For me d[0] includes variables indexed only along time, which is the same as valid_time:

 Dimensions:     (time: 6816, latitude: 62, longitude: 97)
 Coordinates:
     number      int64 0
   * time        (time) datetime64[ns] 2024-01-01 ... 2024-10-10T23:00:00
     step        timedelta64[ns] 00:00:00
     surface     float64 0.0
   * latitude    (latitude) float64 72.25 72.0 71.75 71.5 ... 57.5 57.25 57.0
   * longitude   (longitude) float64 4.39 4.64 4.89 5.14 ... 27.89 28.14 28.39
     valid_time  (time) datetime64[ns] 2024-01-01 ... 2024-10-10T23:00:00
 Data variables:
     z           (time, latitude, longitude) float32 ...
     sp          (time, latitude, longitude) float32 ...
     u10         (time, latitude, longitude) float32 ...
...

The values from aggregated variables are in d[1] and indexed differently

<xarray.Dataset>
Dimensions:     (time: 569, step: 12, latitude: 62, longitude: 97)
Coordinates:
    number      int64 0
  * time        (time) datetime64[ns] 2023-12-31T18:00:00 ... 2024-10-10T18:0...
  * step        (step) timedelta64[ns] 01:00:00 02:00:00 ... 11:00:00 12:00:00
    surface     float64 0.0
  * latitude    (latitude) float64 72.25 72.0 71.75 71.5 ... 57.5 57.25 57.0
  * longitude   (longitude) float64 4.39 4.64 4.89 5.14 ... 27.89 28.14 28.39
    valid_time  (time, step) datetime64[ns] 2023-12-31T19:00:00 ... 2024-10-1...
Data variables:
    tp          (time, step, latitude, longitude) float32 ...
    msdwswrf    (time, step, latitude, longitude) float32 ...

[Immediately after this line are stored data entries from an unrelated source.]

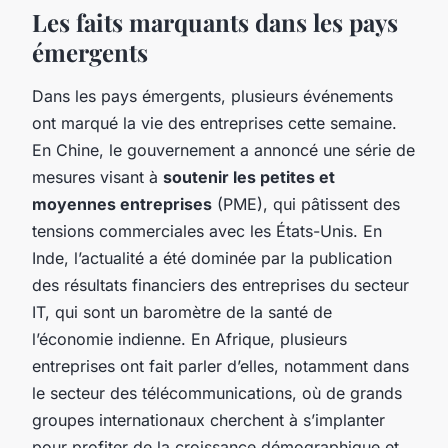
Les faits marquants dans les pays
émergents
Dans les pays émergents, plusieurs événements
ont marqué la vie des entreprises cette semaine.
En Chine, le gouvernement a annoncé une série de
mesures visant à
soutenir les petites et
moyennes entreprises
(PME), qui pâtissent des
tensions commerciales avec les États-Unis. En
Inde, l’actualité a été dominée par la publication
des résultats financiers des entreprises du secteur
IT, qui sont un baromètre de la santé de
l’économie indienne. En Afrique, plusieurs
entreprises ont fait parler d’elles, notamment dans
le secteur des télécommunications, où de grands
groupes internationaux cherchent à s’implanter
pour profiter de la croissance démographique et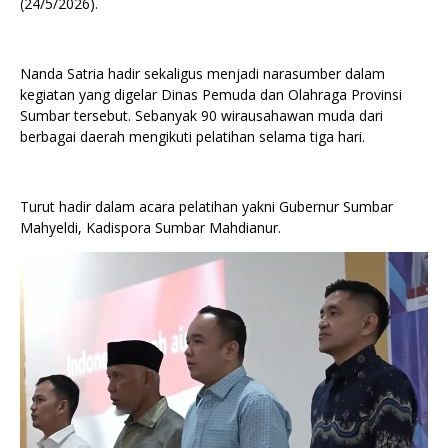
(24/5/2026).
Nanda Satria hadir sekaligus menjadi narasumber dalam
kegiatan yang digelar Dinas Pemuda dan Olahraga Provinsi
Sumbar tersebut. Sebanyak 90 wirausahawan muda dari
berbagai daerah mengikuti pelatihan selama tiga hari.
Turut hadir dalam acara pelatihan yakni Gubernur Sumbar
Mahyeldi, Kadispora Sumbar Mahdianur.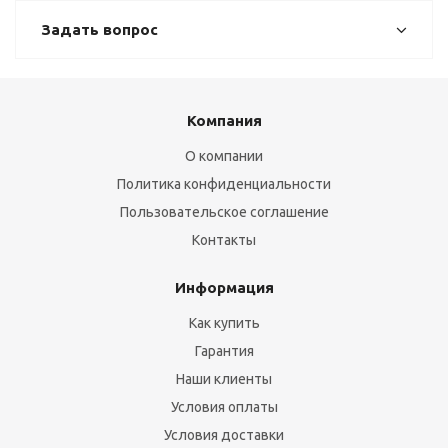
Задать вопрос
Компания
О компании
Политика конфиденциальности
Пользовательское соглашение
Контакты
Информация
Как купить
Гарантия
Наши клиенты
Условия оплаты
Условия доставки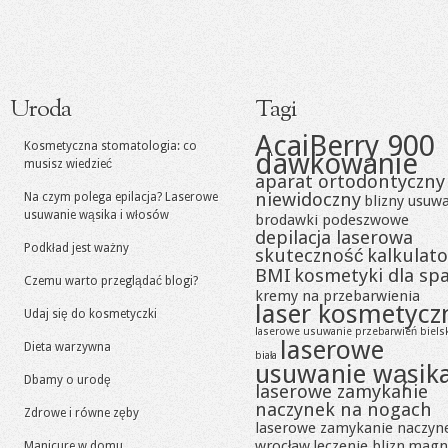
Uroda
Tagi
AcaiBerry 900
Kosmetyczna stomatologia: co
dawkowanie
musisz wiedzieć
aparat ortodontyczny
niewidoczny
Na czym polega epilacja? Laserowe
blizny usuw
usuwanie wąsika i włosów
brodawki podeszwowe
depilacja laserowa
Podkład jest ważny
skuteczność
kalkulato
BMI
kosmetyki dla sp
Czemu warto przeglądać blogi?
kremy na przebarwienia
laser kosmetycz
Udaj się do kosmetyczki
laserowe usuwanie przebarwień biels
laserowe
Dieta warzywna
biała
usuwanie wąsik
Dbamy o urodę
laserowe zamykanie
naczynek na nogach
Zdrowe i równe zęby
laserowe zamykanie naczyn
wrocław
leczenie blizn
magn
Manicure w domu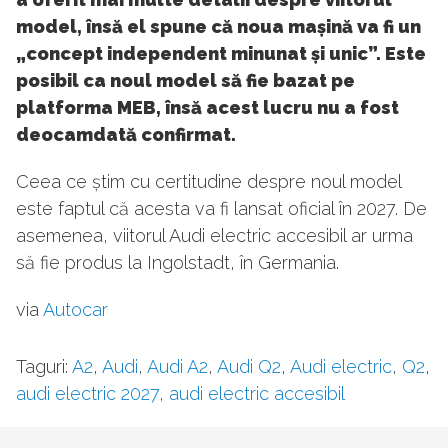
model, însă el spune că noua mașină va fi un
„concept independent minunat și unic”. Este
posibil ca noul model să fie bazat pe
platforma MEB, însă acest lucru nu a fost
deocamdată confirmat.
Ceea ce știm cu certitudine despre noul model
este faptul că acesta va fi lansat oficial în 2027. De
asemenea, viitorul Audi electric accesibil ar urma
să fie produs la Ingolstadt, în Germania.
via
Autocar
Taguri:
A2
,
Audi
,
Audi A2
,
Audi Q2
,
Audi electric
,
Q2
,
audi electric 2027
,
audi electric accesibil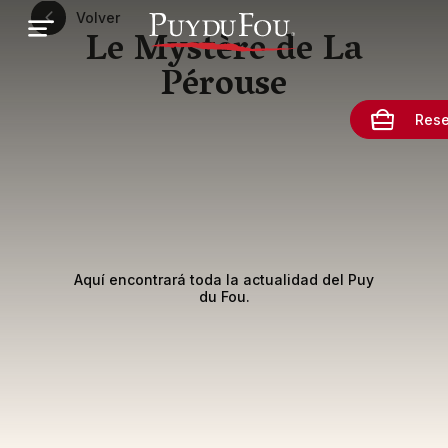
Pasar
Volver
al
Le Mystère de La
contenido
principal
Pérouse
Rese
Aquí encontrará toda la actualidad del Puy
du Fou.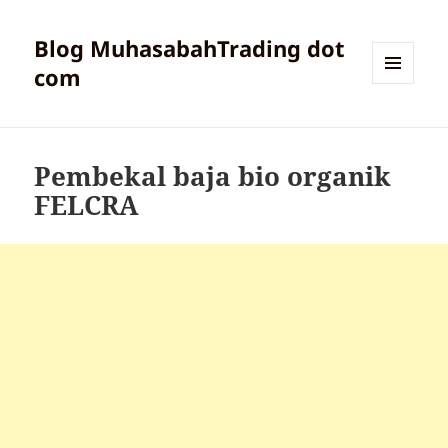
Blog MuhasabahTrading dot
com
MENU
AND
WIDGETS
Pembekal baja bio organik
FELCRA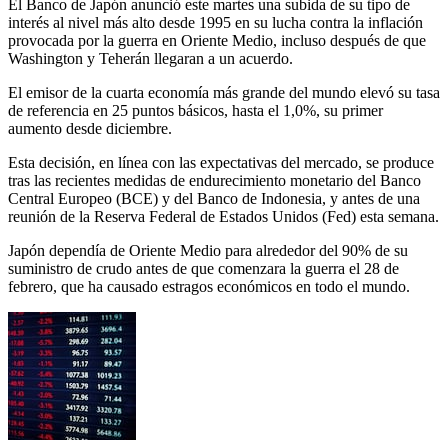
El Banco de Japón anunció este martes una subida de su tipo de
interés al nivel más alto desde 1995 en su lucha contra la inflación
provocada por la guerra en Oriente Medio, incluso después de que
Washington y Teherán llegaran a un acuerdo.
El emisor de la cuarta economía más grande del mundo elevó su tasa
de referencia en 25 puntos básicos, hasta el 1,0%, su primer
aumento desde diciembre.
Esta decisión, en línea con las expectativas del mercado, se produce
tras las recientes medidas de endurecimiento monetario del Banco
Central Europeo (BCE) y del Banco de Indonesia, y antes de una
reunión de la Reserva Federal de Estados Unidos (Fed) esta semana.
Japón dependía de Oriente Medio para alrededor del 90% de su
suministro de crudo antes de que comenzara la guerra el 28 de
febrero, que ha causado estragos económicos en todo el mundo.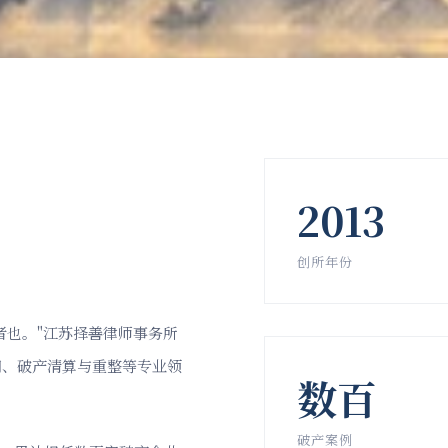
2013
创所年份
者也。"江苏择善律师事务所
问、破产清算与重整等专业领
数百
破产案例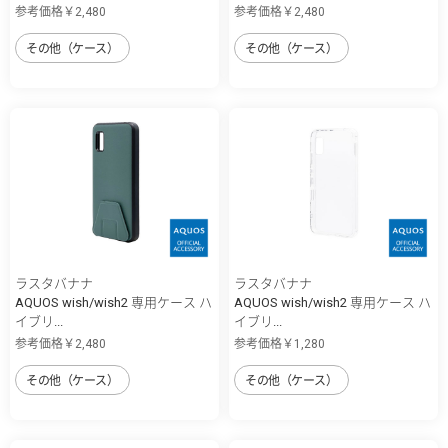
参考価格￥2,480
参考価格￥2,480
その他（ケース）
その他（ケース）
ラスタバナナ
ラスタバナナ
AQUOS wish/wish2 専用ケース ハ
AQUOS wish/wish2 専用ケース ハ
イブリ...
イブリ...
参考価格￥2,480
参考価格￥1,280
その他（ケース）
その他（ケース）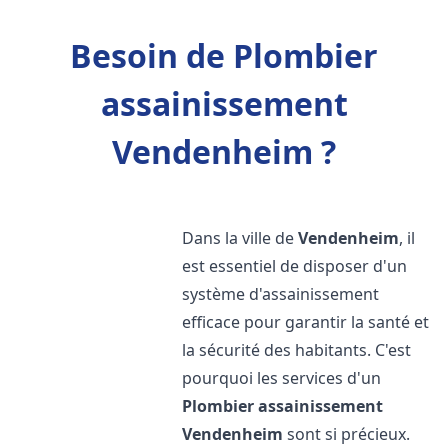
Besoin de Plombier
assainissement
Vendenheim ?
Dans la ville de
Vendenheim
, il
est essentiel de disposer d'un
système d'assainissement
efficace pour garantir la santé et
la sécurité des habitants. C'est
pourquoi les services d'un
Plombier assainissement
Vendenheim
sont si précieux.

It’s easy though to convert them

data=d1[1].stack({"time_linear": ["time","step"]})
data = data.swap_dims({"time_linear": "valid_time"})

# you _might_ need to slice the data further, data includes some extra (nan) values
# from 2023-12-31 to be able to cover 2024
# data = data.isel(valid_time=slice(5,-7))

API request

# original api reqest as netcdf
    dataset = "reanalysis-era5-single-levels"
    request = {
        'product_type': ['reanalysis'],
        'variable': ["surface_pressure", '10m_u_component_of_wind', '10m_v_component_of_wind', '2m_dewpoint_temperature', '2m_temperature', 'total_precipitation', 'mean_surface_downward_short_wave_radiation_flux', 'geopotential'],
        'year': [str(year)],
        'month': ['01', '02', '03', '04', '05', '06', '07', '08', '09', '10', '11', '12'],
        'day': ['01', '02', '03', '04', '05', '06', '07', '08', '09', '10', '11', '12', '13', '14', '15', '16', '17', '18', '19', '20', '21', '22', '23', '24', '25', '26', '27', '28', '29', '30', '31'],
        'time': ['00:00', '01:00', '02:00', '03:00', '04:00', '05:00', '06:00', '07:00', '08:00', '09:00', '10:00', '11:00', '12:00', '13:00', '14:00', '15:00', '16:00', '17:00', '18:00', '19:00', '20:00', '21:00', '22:00', '23:00'],
        'data_format': "netcdf", #'grib',
        'download_format': 'unarchived',
        'area': [72.29, 4.39, 57, 28.5]
    }

    client = cdsapi.Client()
    target = f"scandinavia_{year}.nc"
    client.retrieve(dataset, request, target)#.download()

As mentioned above, to get the varialbes for the current year (2024) I needed to download the grib files instead.